M. Champion, en citant cette phrase, ne craint pas d'affirmer que Michelet a dit une bêtise pour le plaisir d'une banale opposition.
C'est être un peu tranchant, car la citation est écourtée; le grand historien ne s'en tient pas à son antithèse; il précise son ironie: «Dans cette maison où tout est faux, la vertu est représentée par Mme de Genlis,—sécheresse et sensiblerie—un torrent de larmes et d'encre,—le charlatanisme d'une éducation modèle, la constante exhibition de la jeune Paméla.»
Dès 1789, Laclos avait collaboré à la galerie des Etats-Généraux (c'est là qu'il publia entr'autres un portrait curieux et piquant du chevalier de Boufflers, qu'il appelait Fulber)[5].
Son nom fut mêlé aux événements des 5 et 6 octobre, mais on ne connaît pas exactement la part qu'il a pu prendre à ces événements. Comme son maître le duc d'Orléans, il s'était affilié aux Jacobins. «L'homme noir, qui est au bureau, qui sourit d'un air si sombre, c'est l'agent même du prince,» dit Michelet, qui plus loin l'accuse nettement de distribuer aux émeutiers l'argent du duc d'Orléans.
Les Jacobins décident qu'un journal sera créé pour publier par extraits la correspondance de la Société avec les départements. C'est Laclos qui est chargé de le rédiger sous le nom de «Journal des amis de la Constitution».
Un tel journal, dit Michelet, était une véritable «dictature de délation». Il attaquait violemment le Cercle Social de Fauchet et Bonneville et ces attaques, ajoute l'historien, étaient un indigne manège par lequel le parti orléaniste cherchait la popularité dans des fureurs hypocrites».

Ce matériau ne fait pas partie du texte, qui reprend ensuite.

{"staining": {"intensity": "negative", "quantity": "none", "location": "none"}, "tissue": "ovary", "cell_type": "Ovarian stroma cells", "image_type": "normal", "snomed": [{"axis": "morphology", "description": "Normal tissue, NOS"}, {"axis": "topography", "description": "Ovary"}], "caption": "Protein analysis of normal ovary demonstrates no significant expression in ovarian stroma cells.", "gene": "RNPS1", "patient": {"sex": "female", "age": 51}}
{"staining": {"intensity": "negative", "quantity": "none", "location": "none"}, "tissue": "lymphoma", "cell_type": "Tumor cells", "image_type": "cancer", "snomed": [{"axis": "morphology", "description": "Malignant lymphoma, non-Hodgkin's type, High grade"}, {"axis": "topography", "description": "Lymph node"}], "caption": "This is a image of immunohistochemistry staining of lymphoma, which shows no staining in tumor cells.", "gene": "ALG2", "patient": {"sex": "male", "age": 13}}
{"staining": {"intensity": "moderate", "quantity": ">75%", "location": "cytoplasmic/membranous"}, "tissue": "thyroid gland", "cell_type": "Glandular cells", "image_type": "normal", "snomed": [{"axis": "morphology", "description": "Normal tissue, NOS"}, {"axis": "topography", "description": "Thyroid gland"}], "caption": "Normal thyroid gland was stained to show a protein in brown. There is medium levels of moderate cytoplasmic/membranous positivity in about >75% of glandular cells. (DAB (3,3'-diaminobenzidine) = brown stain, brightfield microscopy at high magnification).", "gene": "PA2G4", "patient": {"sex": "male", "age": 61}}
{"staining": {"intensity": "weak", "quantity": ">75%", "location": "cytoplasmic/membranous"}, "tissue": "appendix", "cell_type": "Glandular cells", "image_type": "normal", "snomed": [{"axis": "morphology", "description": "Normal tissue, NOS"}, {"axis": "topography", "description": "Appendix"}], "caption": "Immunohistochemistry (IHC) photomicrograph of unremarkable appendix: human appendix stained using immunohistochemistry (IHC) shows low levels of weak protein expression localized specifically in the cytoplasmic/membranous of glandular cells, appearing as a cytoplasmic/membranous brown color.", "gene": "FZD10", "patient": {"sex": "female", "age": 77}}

Mais l'œuvre capitale de Laclos, qui fut en même temps son testament politique, c'est la pétition du Champs-de-Mars.
Après la fuite à Varennes, l'Assemblée n'avait rien statué sur Louis XVI; elle avait voté des mesures préventives contre une désertion possible du roi,—folle assemblée de tant d'hommes sages, qui délivrée d'un roi le remettait sur le trône pour ne pas renoncer à sa constitution! Mais ici il convient de citer Michelet textuellement, moins à cause de l'exactitude que de la beauté du tableau.
«L'homme du duc d'Orléans, Laclos, qui présidait ce jour-là aux Jacobins, demanda qu'on fît à Paris et par toute la France une pétition pour la déchéance. Il y aura, dit-il, j'en réponds, dix millions de signatures; nous ferons signer les enfants, les femmes. Il savait bien qu'en général les femmes voulaient un roi, et qu'elles ne signeraient contre Louis XVI qu'au profit d'un autre roi. Un grand flot de foule envahit la salle. Mme Roland dit que c'étaient les aboyeurs ordinaires du Palais Royal avec une bande de filles, probablement une machine montée par les Orléanistes, pour mieux appuyer Laclos. Cette foule se mit sans façon dans les rangs des Jacobins pour délibérer avec eux. Laclos monte à la tribune. «Vous le voyez,» dit-il, c'est le peuple, voilà le peuple, la pétition est nécessaire.»—Et plus loin... après le départ de Danton, restent face à face Laclos et Brissot, c'est-à-dire l'Orléanisme et la République. Laclos ayant, dit-il, mal à la tête, laisse la plume à Brissot qui la prend sans hésiter. Il met en saillie les deux points de la situation: 1o le timide silence de l'assemblée; 2o son abdication de fait, enfin la nécessité de pourvoir au remplacement. Arrivé là, Laclos sortant de son demi-sommeil arrête un moment la plume rapide: «La Société signera-t-elle, si l'on ajoute un petit mot qui ne gâte rien à la chose, remplacement par tous les moyens constitutionnels? Ces moyens qu'étaient-ils sinon la régence, le dauphin sous un régent? Ainsi Laclos trouvait moyen d'introduire implicitement son maître dans la pétition. Soit légèreté, soit faiblesse, Brissot écrivit ce que Laclos demandait.»
Mais la supercherie de Laclos est arrêtée au passage par Bonneville de la «Bouche de fer»; on signe à d'innombrables noms par cinquante feuilles; l'Assemblée, qui se sent menacée, suspend par un décret le Pouvoir exécutif jusqu'à l'acceptation de la constitution. C'était couper court à tout pétitionnement, rétablir Louis XVI. Les événements se précipitent; Bailly proclame la «loi martiale». C'est l'autorisation du massacre du Champ-de-Mars, c'est la fin de la vie politique de Laclos.